At that point, for the first time in his career ESPN analyst Jimmy Dykes was almost at a loss for words.

Not quite, but he had spent the last 11 minutes pointing out what the Razorbacks were doing wrong and not doing right.

By then head coach Eric Musselman had called three timeouts, something he rarely does in a whole game, let alone the first 14 minutes.

It was a lot like watching the Razorbacks against Missouri.

All five guys spread out on the perimeter, eventually someone would try to go one-on-one driving to the basket.

A defender would collapse to help protect the basket, the shot would miss and everyone was headed to the other end of the court.

Wednesday night at LSU, for those 14 minutes it was more like a game of make-it, take-it and the Tigers were doing the making and taking.

Granted, the Razorbacks started two true freshmen and a redshirt sophomore, so if anyone wants to say they are young, that would be correct, although they also start two senior transfers.

What appeared to plague the Hogs Wednesday and in the loss to Missouri was decision-making on the court.

Musselman was trying all kinds of combinations, shouting instructions and trying to fire his team up, but there was too much standing and far too little passing the ball.

Musselman says he wants 200 passes a game.
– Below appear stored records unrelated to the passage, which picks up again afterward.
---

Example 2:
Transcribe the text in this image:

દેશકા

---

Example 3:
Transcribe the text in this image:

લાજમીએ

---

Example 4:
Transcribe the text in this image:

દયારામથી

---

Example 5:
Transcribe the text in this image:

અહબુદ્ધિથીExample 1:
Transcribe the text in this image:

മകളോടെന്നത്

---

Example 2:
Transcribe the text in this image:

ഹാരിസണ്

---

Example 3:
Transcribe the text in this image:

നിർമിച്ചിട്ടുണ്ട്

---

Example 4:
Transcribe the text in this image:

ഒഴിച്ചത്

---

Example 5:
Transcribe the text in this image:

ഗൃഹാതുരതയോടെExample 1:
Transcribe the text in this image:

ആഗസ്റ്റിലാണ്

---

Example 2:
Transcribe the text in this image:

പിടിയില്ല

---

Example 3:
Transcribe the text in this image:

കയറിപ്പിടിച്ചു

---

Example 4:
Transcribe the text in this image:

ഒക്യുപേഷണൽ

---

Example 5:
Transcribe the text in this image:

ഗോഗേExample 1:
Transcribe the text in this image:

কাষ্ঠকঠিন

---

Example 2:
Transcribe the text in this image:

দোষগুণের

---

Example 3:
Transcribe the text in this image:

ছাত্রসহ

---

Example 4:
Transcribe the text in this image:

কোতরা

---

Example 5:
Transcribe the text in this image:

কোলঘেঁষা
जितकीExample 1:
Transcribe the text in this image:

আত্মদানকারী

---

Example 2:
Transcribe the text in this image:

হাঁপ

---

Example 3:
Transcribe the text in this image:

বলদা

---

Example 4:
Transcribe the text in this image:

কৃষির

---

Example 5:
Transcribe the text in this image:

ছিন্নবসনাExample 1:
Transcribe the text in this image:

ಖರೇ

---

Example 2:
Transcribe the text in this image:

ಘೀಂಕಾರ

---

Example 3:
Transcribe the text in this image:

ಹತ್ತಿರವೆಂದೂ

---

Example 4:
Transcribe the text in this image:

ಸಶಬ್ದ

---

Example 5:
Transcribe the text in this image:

He probably didn't get half that against LSU.

In Saturday's 99-69 win over Georgia. the Razorbacks had 24 assists.

Against LSU in a 92-76 loss, they had eight assists. No one had more than two.

The highest percentage shot in basketball is the dunk and the Hogs had none. In fact, it was the fourth game in a row when they didn't have one.

They did get 76 shots, but only made 26 for 34.2%, and that was dragged down by taking 31 threes and making only eight, 25.8%.

Arkansas has some good shooters, just not as many as the players seem to think.

Every player who logged more than 20 minutes of playing time but one attempted a three-pointer, and that was Fort Smith freshman Jaylin Smith who had a solid game off the bench.

He was 2-of-3 shooting from the field, 3 of 3 on free throws, led the team with 10 rebounds and had 2 steals and took 2 charges.

That's the kind of play Musselman is looking for from this team.

Hard-nosed, unselfish and making things happen in a positive way.

Arkansas dropped from No. 21 in the NCAA's NET rankings to No. 29, and the rule of thumb is you want to stay in the top 34 if you want a comfortable spot on the NCAA Tournament bubble.

Now the Razorbacks travel to Tuscaloosa for the biggest challenge of their season.

Alabama is undefeated in SEC play, having knocked off Tennessee and clobbered Kentucky to prove itself a legitimate threat to win the regular-season title.

The Crimson Tide get lots of acclaim for its three-point shooting, but their success starts with hard-nosed defense.

That's something the Razorbacks need to improve on and making as good of decisions on the road as at home.